Losses narrowed to $7.1 million for the quarter from $8.6 million a year ago. The year-ago results included a $2.2 million pretax charge for severance costs. While J. Crew does not have public shares, public debt compels it to report its results.

Sales for the period ended Aug. 3 dipped 0.2 percent to $167.6 million from $167.9 million. Comparable-store revenues regressed 11.4 percent. The firm’s direct business posted a 1.5 percent top-line uptick.

“Although our comp-store sales trend remains negative, second-quarter earnings before interest taxes depreciation and amortization was better than we anticipated, primarily reflecting our lower cost structure,” said chief financial officer Scott Rosen in a statement.
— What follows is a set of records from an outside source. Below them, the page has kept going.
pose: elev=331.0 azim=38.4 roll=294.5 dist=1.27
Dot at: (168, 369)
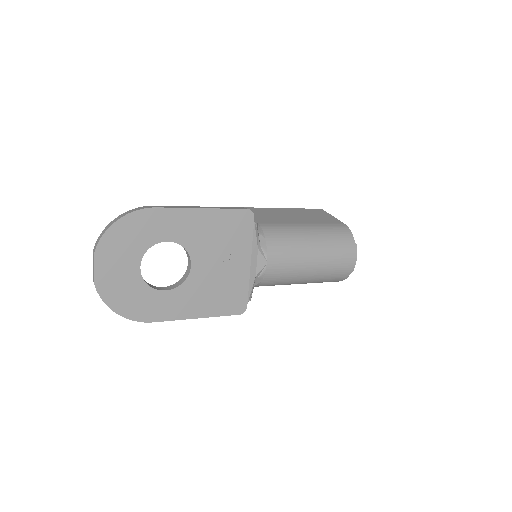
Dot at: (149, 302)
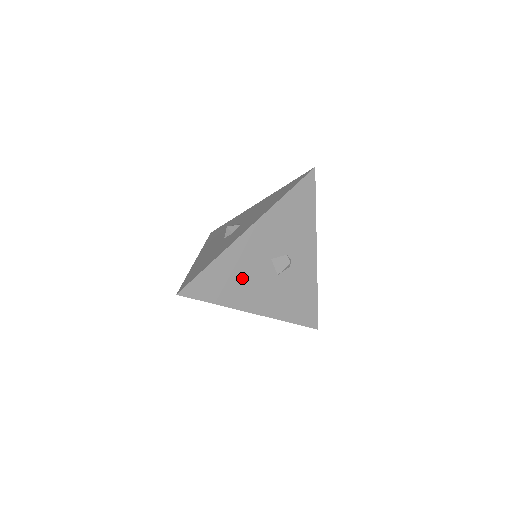
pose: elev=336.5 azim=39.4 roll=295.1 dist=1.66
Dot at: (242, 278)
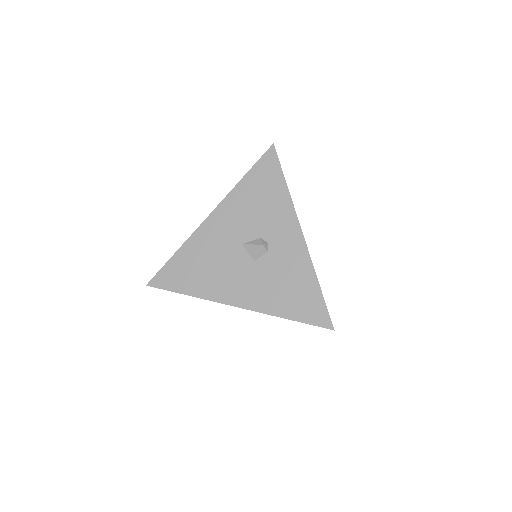
Dot at: (211, 267)
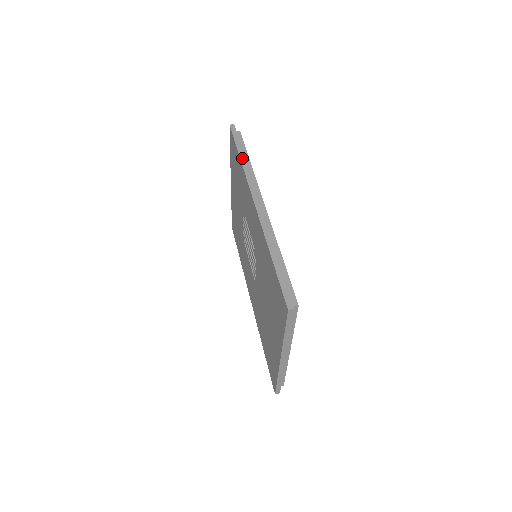
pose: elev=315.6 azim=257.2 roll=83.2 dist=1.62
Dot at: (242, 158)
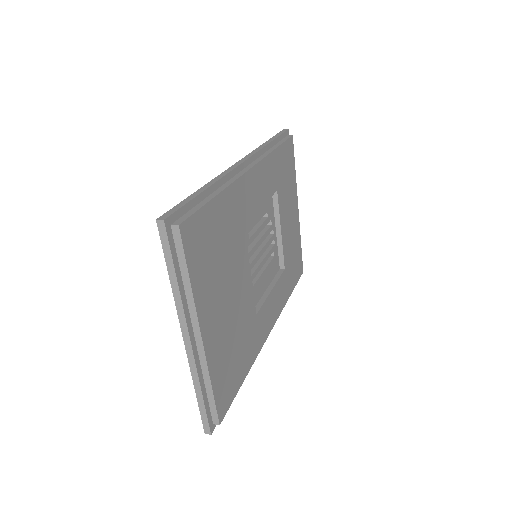
Dot at: (266, 142)
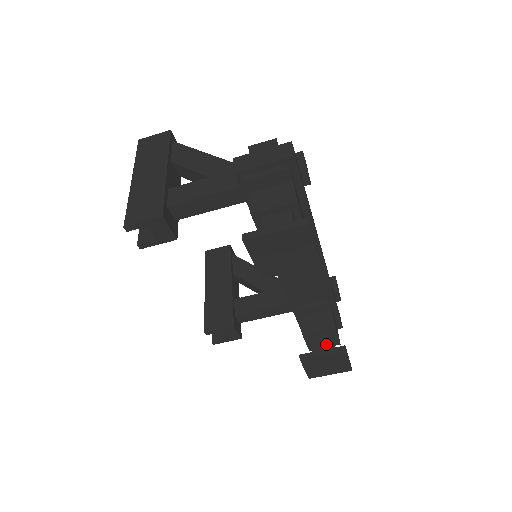
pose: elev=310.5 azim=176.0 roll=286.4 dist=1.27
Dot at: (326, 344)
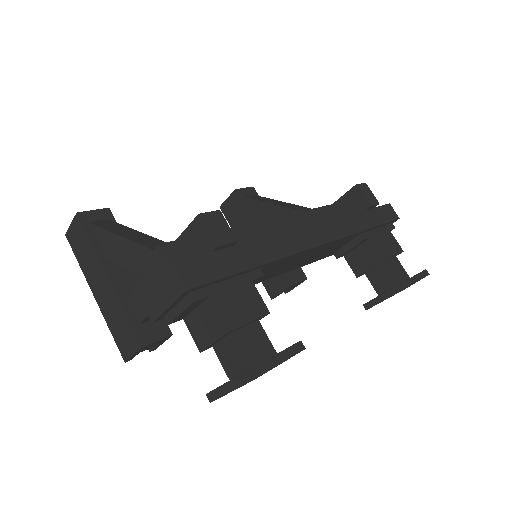
Dot at: (384, 277)
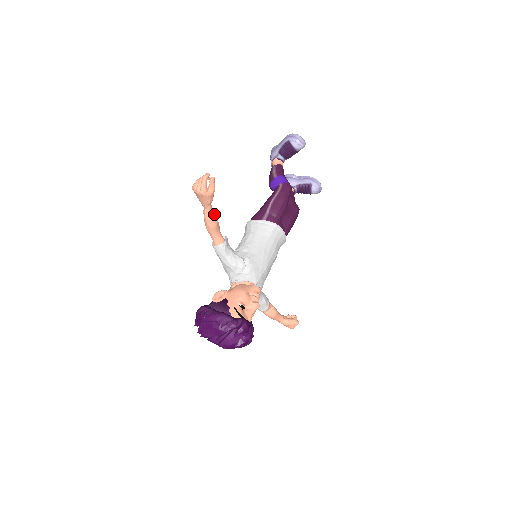
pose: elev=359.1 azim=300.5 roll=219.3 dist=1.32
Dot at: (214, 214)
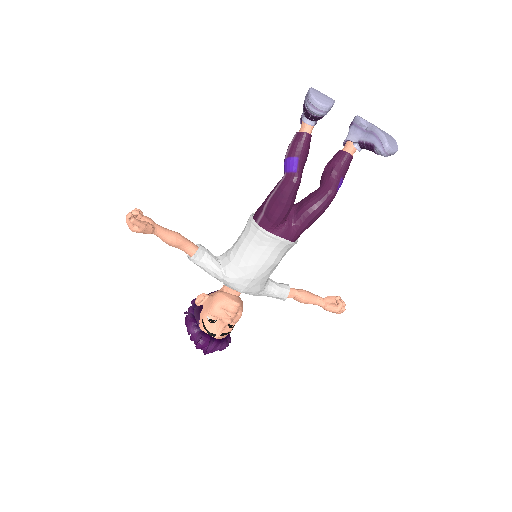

Earnings before interest, taxes, depreciation and amortization shot up 140 percent to $6 million from $2.5 million a year ago. Selling, general and administrative expenses decreased by 170 basis points to 37.3 percent of sales. Inventories were down 10 percent, or 27 percent on a comp-store basis.

During the half, losses widened to $19.2 million from $17.9 million a year ago. Revenues over the six months depressed 0.3 percent to $334.7 million from $335.7 million a year ago.

As reported, Ken Pilot, former president of Gap International, joins J. Crew as chief executive officer today.